### TASK ITEM
Please filter the entries and return only the lines that include "received".

### SUPPLIED MATERIAL
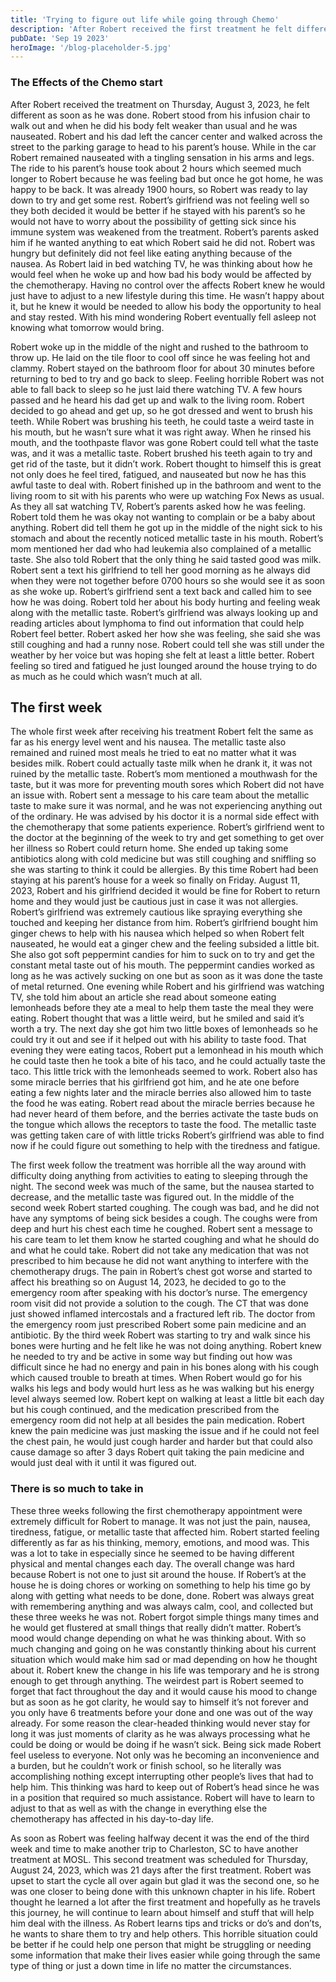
 ```yaml
---
title: 'Trying to figure out life while going through Chemo'
description: 'After Robert received the first treatment he felt different as soon as he was done'
pubDate: 'Sep 19 2023'
heroImage: '/blog-placeholder-5.jpg'
---
```


### The Effects of the Chemo start

After Robert received the treatment on Thursday, August 3, 2023, he felt different as soon as he was done. Robert stood from his infusion chair to walk out and when he did his body felt weaker than usual and he was nauseated. Robert and his dad left the cancer center and walked across the street to the parking garage to head to his parent’s house. While in the car Robert remained nauseated with a tingling sensation in his arms and legs. The ride to his parent’s house took about 2 hours which seemed much longer to Robert because he was feeling bad but once he got home, he was happy to be back. It was already 1900 hours, so Robert was ready to lay down to try and get some rest. Robert’s girlfriend was not feeling well so they both decided it would be better if he stayed with his parent’s so he would not have to worry about the possibility of getting sick since his immune system was weakened from the treatment. Robert’s parents asked him if he wanted anything to eat which Robert said he did not. Robert was hungry but definitely did not feel like eating anything because of the nausea. As Robert laid in bed watching TV, he was thinking about how he would feel when he woke up and how bad his body would be affected by the chemotherapy. Having no control over the affects Robert knew he would just have to adjust to a new lifestyle during this time. He wasn’t happy about it, but he knew it would be needed to allow his body the opportunity to heal and stay rested. With his mind wondering Robert eventually fell asleep not knowing what tomorrow would bring.

Robert woke up in the middle of the night and rushed to the bathroom to throw up. He laid on the tile floor to cool off since he was feeling hot and clammy. Robert stayed on the bathroom floor for about 30 minutes before returning to bed to try and go back to sleep. Feeling horrible Robert was not able to fall back to sleep so he just laid there watching TV. A few hours passed and he heard his dad get up and walk to the living room. Robert decided to go ahead and get up, so he got dressed and went to brush his teeth. While Robert was brushing his teeth, he could taste a weird taste in his mouth, but he wasn’t sure what it was right away. When he rinsed his mouth, and the toothpaste flavor was gone Robert could tell what the taste was, and it was a metallic taste. Robert brushed his teeth again to try and get rid of the taste, but it didn’t work. Robert thought to himself this is great not only does he feel tired, fatigued, and nauseated but now he has this awful taste to deal with. Robert finished up in the bathroom and went to the living room to sit with his parents who were up watching Fox News as usual. As they all sat watching TV, Robert’s parents asked how he was feeling. Robert told them he was okay not wanting to complain or be a baby about anything. Robert did tell them he got up in the middle of the night sick to his stomach and about the recently noticed metallic taste in his mouth. Robert’s mom mentioned her dad who had leukemia also complained of a metallic taste. She also told Robert that the only thing he said tasted good was milk. Robert sent a text his girlfriend to tell her good morning as he always did when they were not together before 0700 hours so she would see it as soon as she woke up. Robert’s girlfriend sent a text back and called him to see how he was doing. Robert told her about his body hurting and feeling weak along with the metallic taste. Robert’s girlfriend was always looking up and reading articles about lymphoma to find out information that could help Robert feel better. Robert asked her how she was feeling, she said she was still coughing and had a runny nose. Robert could tell she was still under the weather by her voice but was hoping she felt at least a little better. Robert feeling so tired and fatigued he just lounged around the house trying to do as much as he could which wasn’t much at all.

## The first week

The whole first week after receiving his treatment Robert felt the same as far as his energy level went and his nausea. The metallic taste also remained and ruined most meals he tried to eat no matter what it was besides milk. Robert could actually taste milk when he drank it, it was not ruined by the metallic taste. Robert’s mom mentioned a mouthwash for the taste, but it was more for preventing mouth sores which Robert did not have an issue with. Robert sent a message to his care team about the metallic taste to make sure it was normal, and he was not experiencing anything out of the ordinary. He was advised by his doctor it is a normal side effect with the chemotherapy that some patients experience. Robert’s girlfriend went to the doctor at the beginning of the week to try and get something to get over her illness so Robert could return home. She ended up taking some antibiotics along with cold medicine but was still coughing and sniffling so she was starting to think it could be allergies. By this time Robert had been staying at his parent’s house for a week so finally on Friday. August 11, 2023, Robert and his girlfriend decided it would be fine for Robert to return home and they would just be cautious just in case it was not allergies. Robert’s girlfriend was extremely cautious like spraying everything she touched and keeping her distance from him. Robert’s girlfriend bought him ginger chews to help with his nausea which helped so when Robert felt nauseated, he would eat a ginger chew and the feeling subsided a little bit. She also got soft peppermint candies for him to suck on to try and get the constant metal taste out of his mouth. The peppermint candies worked as long as he was actively sucking on one but as soon as it was done the taste of metal returned. One evening while Robert and his girlfriend was watching TV, she told him about an article she read about someone eating lemonheads before they ate a meal to help them taste the meal they were eating. Robert thought that was a little weird, but he smiled and said it’s worth a try. The next day she got him two little boxes of lemonheads so he could try it out and see if it helped out with his ability to taste food. That evening they were eating tacos, Robert put a lemonhead in his mouth which he could taste then he took a bite of his taco, and he could actually taste the taco. This little trick with the lemonheads seemed to work. Robert also has some miracle berries that his girlfriend got him, and he ate one before eating a few nights later and the miracle berries also allowed him to taste the food he was eating. Robert read about the miracle berries because he had never heard of them before, and the berries activate the taste buds on the tongue which allows the receptors to taste the food. The metallic taste was getting taken care of with little tricks Robert’s girlfriend was able to find now if he could figure out something to help with the tiredness and fatigue.

The first week follow the treatment was horrible all the way around with difficulty doing anything from activities to eating to sleeping through the night. The second week was much of the same, but the nausea started to decrease, and the metallic taste was figured out. In the middle of the second week Robert started coughing. The cough was bad, and he did not have any symptoms of being sick besides a cough. The coughs were from deep and hurt his chest each time he coughed. Robert sent a message to his care team to let them know he started coughing and what he should do and what he could take. Robert did not take any medication that was not prescribed to him because he did not want anything to interfere with the chemotherapy drugs. The pain in Robert’s chest got worse and started to affect his breathing so on August 14, 2023, he decided to go to the emergency room after speaking with his doctor’s nurse. The emergency room visit did not provide a solution to the cough. The CT that was done just showed inflamed intercostals and a fractured left rib. The doctor from the emergency room just prescribed Robert some pain medicine and an antibiotic. By the third week Robert was starting to try and walk since his bones were hurting and he felt like he was not doing anything. Robert knew he needed to try and be active in some way but finding out how was difficult since he had no energy and pain in his bones along with his cough which caused trouble to breath at times. When Robert would go for his walks his legs and body would hurt less as he was walking but his energy level always seemed low. Robert kept on walking at least a little bit each day but his cough continued, and the medication prescribed from the emergency room did not help at all besides the pain medication. Robert knew the pain medicine was just masking the issue and if he could not feel the chest pain, he would just cough harder and harder but that could also cause damage so after 3 days Robert quit taking the pain medicine and would just deal with it until it was figured out.

### There is so much to take in

These three weeks following the first chemotherapy appointment were extremely difficult for Robert to manage. It was not just the pain, nausea, tiredness, fatigue, or metallic taste that affected him. Robert started feeling differently as far as his thinking, memory, emotions, and mood was. This was a lot to take in especially since he seemed to be having different physical and mental changes each day. The overall change was hard because Robert is not one to just sit around the house. If Robert’s at the house he is doing chores or working on something to help his time go by along with getting what needs to be done, done. Robert was always great with remembering anything and was always calm, cool, and collected but these three weeks he was not. Robert forgot simple things many times and he would get flustered at small things that really didn’t matter. Robert’s mood would change depending on what he was thinking about. With so much changing and going on he was constantly thinking about his current situation which would make him sad or mad depending on how he thought about it. Robert knew the change in his life was temporary and he is strong enough to get through anything. The weirdest part is Robert seemed to forget that fact throughout the day and it would cause his mood to change but as soon as he got clarity, he would say to himself it’s not forever and you only have 6 treatments before your done and one was out of the way already. For some reason the clear-headed thinking would never stay for long it was just moments of clarity as he was always processing what he could be doing or would be doing if he wasn’t sick. Being sick made Robert feel useless to everyone. Not only was he becoming an inconvenience and a burden, but he couldn’t work or finish school, so he literally was accomplishing nothing except interrupting other people’s lives that had to help him. This thinking was hard to keep out of Robert’s head since he was in a position that required so much assistance. Robert will have to learn to adjust to that as well as with the change in everything else the chemotherapy has affected in his day-to-day life.

As soon as Robert was feeling halfway decent it was the end of the third week and time to make another trip to Charleston, SC to have another treatment at MOSL. This second treatment was scheduled for Thursday, August 24, 2023, which was 21 days after the first treatment. Robert was upset to start the cycle all over again but glad it was the second one, so he was one closer to being done with this unknown chapter in his life. Robert thought he learned a lot after the first treatment and hopefully as he travels this journey, he will continue to learn about himself and stuff that will help him deal with the illness. As Robert learns tips and tricks or do’s and don’ts, he wants to share them to try and help others. This horrible situation could be better if he could help one person that might be struggling or needing some information that make their lives easier while going through the same type of thing or just a down time in life no matter the circumstances.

### PROBLEM SOLUTION
description: 'After Robert received the first treatment he felt different as soon as he was done'
After Robert received the treatment on Thursday, August 3, 2023, he felt different as soon as he was done. Robert stood from his infusion chair to walk out and when he did his body felt weaker than usual and he was nauseated. Robert and his dad left the cancer center and walked across the street to the parking garage to head to his parent’s house. While in the car Robert remained nauseated with a tingling sensation in his arms and legs. The ride to his parent’s house took about 2 hours which seemed much longer to Robert because he was feeling bad but once he got home, he was happy to be back. It was already 1900 hours, so Robert was ready to lay down to try and get some rest. Robert’s girlfriend was not feeling well so they both decided it would be better if he stayed with his parent’s so he would not have to worry about the possibility of getting sick since his immune system was weakened from the treatment. Robert’s parents asked him if he wanted anything to eat which Robert said he did not. Robert was hungry but definitely did not feel like eating anything because of the nausea. As Robert laid in bed watching TV, he was thinking about how he would feel when he woke up and how bad his body would be affected by the chemotherapy. Having no control over the affects Robert knew he would just have to adjust to a new lifestyle during this time. He wasn’t happy about it, but he knew it would be needed to allow his body the opportunity to heal and stay rested. With his mind wondering Robert eventually fell asleep not knowing what tomorrow would bring.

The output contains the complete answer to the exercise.